→ **TASK TO COMPLETE**
Please return every line of the material that contains the string "NewBodyOperationType", matching case exactly.

→ **PROVIDED ENTRIES**
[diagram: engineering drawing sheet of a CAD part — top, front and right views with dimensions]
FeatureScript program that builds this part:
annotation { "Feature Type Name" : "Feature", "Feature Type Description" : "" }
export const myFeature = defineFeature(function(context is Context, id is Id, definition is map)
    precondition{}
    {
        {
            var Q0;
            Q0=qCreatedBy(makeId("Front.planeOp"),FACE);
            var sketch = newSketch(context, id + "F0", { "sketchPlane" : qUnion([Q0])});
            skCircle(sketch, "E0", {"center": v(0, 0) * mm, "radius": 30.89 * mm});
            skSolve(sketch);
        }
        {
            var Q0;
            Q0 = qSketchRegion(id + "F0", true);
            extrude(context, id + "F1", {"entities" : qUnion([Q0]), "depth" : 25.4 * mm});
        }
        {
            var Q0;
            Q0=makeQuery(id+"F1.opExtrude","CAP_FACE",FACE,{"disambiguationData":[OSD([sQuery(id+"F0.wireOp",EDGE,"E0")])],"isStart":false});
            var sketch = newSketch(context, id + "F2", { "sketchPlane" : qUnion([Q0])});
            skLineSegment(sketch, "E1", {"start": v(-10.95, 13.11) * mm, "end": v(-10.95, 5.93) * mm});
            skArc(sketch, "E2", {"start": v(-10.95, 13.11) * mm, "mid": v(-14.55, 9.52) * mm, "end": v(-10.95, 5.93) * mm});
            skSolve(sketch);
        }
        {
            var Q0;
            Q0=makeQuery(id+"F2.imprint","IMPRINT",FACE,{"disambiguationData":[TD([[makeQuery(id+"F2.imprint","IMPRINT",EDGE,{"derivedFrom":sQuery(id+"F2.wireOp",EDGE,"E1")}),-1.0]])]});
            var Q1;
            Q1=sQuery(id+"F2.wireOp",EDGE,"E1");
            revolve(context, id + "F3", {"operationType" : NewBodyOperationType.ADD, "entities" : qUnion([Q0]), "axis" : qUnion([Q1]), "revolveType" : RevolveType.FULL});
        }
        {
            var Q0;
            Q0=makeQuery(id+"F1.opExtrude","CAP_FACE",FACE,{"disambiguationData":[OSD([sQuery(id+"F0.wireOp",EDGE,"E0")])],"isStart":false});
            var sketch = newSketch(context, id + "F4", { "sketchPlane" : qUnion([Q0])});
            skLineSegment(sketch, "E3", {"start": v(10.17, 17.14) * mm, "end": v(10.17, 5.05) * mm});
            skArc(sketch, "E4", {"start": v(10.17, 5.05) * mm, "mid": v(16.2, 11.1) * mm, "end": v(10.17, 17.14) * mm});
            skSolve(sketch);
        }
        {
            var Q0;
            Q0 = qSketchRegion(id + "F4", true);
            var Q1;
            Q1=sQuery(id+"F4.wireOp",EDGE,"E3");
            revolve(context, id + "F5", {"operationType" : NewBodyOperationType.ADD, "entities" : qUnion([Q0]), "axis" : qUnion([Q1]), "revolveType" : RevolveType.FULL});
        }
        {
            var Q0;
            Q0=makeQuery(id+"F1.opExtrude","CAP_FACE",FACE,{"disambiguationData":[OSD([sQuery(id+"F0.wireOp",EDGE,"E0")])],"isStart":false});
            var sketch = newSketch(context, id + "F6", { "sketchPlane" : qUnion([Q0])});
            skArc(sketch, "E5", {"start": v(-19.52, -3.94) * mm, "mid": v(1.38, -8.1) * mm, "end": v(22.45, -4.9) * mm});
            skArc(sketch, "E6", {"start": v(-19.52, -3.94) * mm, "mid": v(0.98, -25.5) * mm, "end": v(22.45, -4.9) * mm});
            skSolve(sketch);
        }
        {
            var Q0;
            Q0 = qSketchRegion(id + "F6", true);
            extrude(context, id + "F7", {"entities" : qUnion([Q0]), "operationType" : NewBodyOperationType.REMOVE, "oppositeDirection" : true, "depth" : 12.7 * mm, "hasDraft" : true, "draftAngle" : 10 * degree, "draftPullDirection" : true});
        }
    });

→ **ANSWER TO THIS TASK**
            revolve(context, id + "F3", {"operationType" : NewBodyOperationType.ADD, "entities" : qUnion([Q0]), "axis" : qUnion([Q1]), "revolveType" : RevolveType.FULL});
            revolve(context, id + "F5", {"operationType" : NewBodyOperationType.ADD, "entities" : qUnion([Q0]), "axis" : qUnion([Q1]), "revolveType" : RevolveType.FULL});
            extrude(context, id + "F7", {"entities" : qUnion([Q0]), "operationType" : NewBodyOperationType.REMOVE, "oppositeDirection" : true, "depth" : 12.7 * mm, "hasDraft" : true, "draftAngle" : 10 * degree, "draftPullDirection" : true});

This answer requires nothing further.